Dalam karya brilian tersebut, Tariq Ramadan membahas berbagai topik, seperti pencarian makna hidup, konsep tentang sesuatu yang universal, iman dan nalar, persaudaraan dan kesetaraan, kebebasan dan pendidikan, respek dan toleransi, tradisi dan modernitas, peradaban, cinta, pengampunan, spiritualitas dan lain-lain. Izinkan saya memotret sekilas beberapa topik yang menjadi core karya tersebut.
Pencarian
Makna Hidup
Dalam
pandangan Tariq Ramadan, kendati setiap kita mencandra kompleksitas
kehidupan yang bersifat plural dan hakikat kebenaran dengan
keterbatasan perspektif kita masing-masing, namun setiap kita
memiliki satu kesamaan: setiap kita selalu mencari makna, kebenaran,
kedamaian sekaligus kebahagiaan.
Dalam
tilikan Tariq Ramadan, setiap orang, baik kaum idealis maupun
materialis, filsuf atau saintis, orang beriman maupun ateis, selalu
mencari makna dalam kehidupan yang mereka jalani. Setiap orang yang
bersedia menelisik fenomena kehidupannya dengan lebih dalam, niscaya
akan dihantui dengan pertanyaan-pertanyaan eksistensial: Why life?
Why me? What is the meaning of death, suffering, love, morality and
so on?
Dengan
hadirnya pertanyaan-pertanyaan eksistensial itu, setiap orang bahkan
kaum ateis sekalipun berupaya menjawabnya agar kehidupan mereka
bermakna. Seorang filsuf ateis seperti Jean Paul Sartre yang
menegaskan kehidupan ini absurd, tetap mengakui bahwa kegelisahan
eksistensial terhadap hadirnya penderitaan dan kematian merupakan
sesuatu yang sangat sentral dalam pengalaman riil kehidupan umat
manusia. Karena itu, berhadapan dengan kegelisahan eksistensial ini,
Sartre meresponsnya dengan tegas: ‘We have to recognize it,
accept it, and transcend it’, ‘Kita harus mengenalinya,
menerimannya, dan sekaligus melampauinya.’ Dengan respons tersebut,
bagaimana pun juga Sartre tengah merajut makna dalam kehidupannya.
-------------------------
- _LANGKAH PENGERJAAN_:
A. Terjemahkan ke dalam bahasa Inggris kalimat berikut dari teks tentang karya Tariq Ramadan: "Dalam tilikan Tariq Ramadan, setiap orang, baik kaum idealis maupun materialis, filsuf atau saintis, orang beriman maupun ateis, selalu mencari makna dalam kehidupan yang mereka jalani."
B. Tuliskan kembali secara persis bagian teks tentang karya Tariq Ramadan yang dimulai dari "Dalam karya brilian" dan berakhir pada "core karya tersebut.".
C. Jawablah pertanyaan berikut berdasarkan teks tentang karya Tariq Ramadan.
(i) Siapa filsuf ateis yang disebut menegaskan bahwa kehidupan ini absurd?
(ii) Menurut pandangan Tariq Ramadan, empat hal apa yang selalu dicari oleh setiap kita?

- _DATA TERCATAT_:
-------------------------
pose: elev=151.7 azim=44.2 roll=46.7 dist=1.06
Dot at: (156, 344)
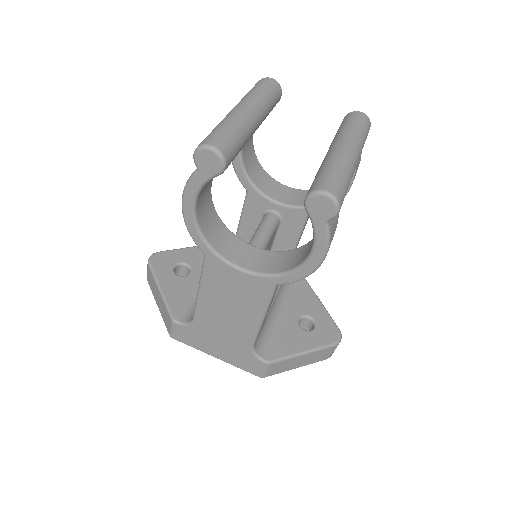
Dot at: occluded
-------------------------
- _JAWABAN TERTULIS_:
A. In Tariq Ramadan's view, every person, whether idealist or materialist, philosopher or scientist, believer or atheist, is always searching for meaning in the life they lead.

B.
Dalam karya brilian tersebut, Tariq Ramadan membahas berbagai topik, seperti pencarian makna hidup, konsep tentang sesuatu yang universal, iman dan nalar, persaudaraan dan kesetaraan, kebebasan dan pendidikan, respek dan toleransi, tradisi dan modernitas, peradaban, cinta, pengampunan, spiritualitas dan lain-lain. Izinkan saya memotret sekilas beberapa topik yang menjadi core karya tersebut.

C.
(i) Jean Paul Sartre.
(ii) Makna, kebenaran, kedamaian, dan kebahagiaan.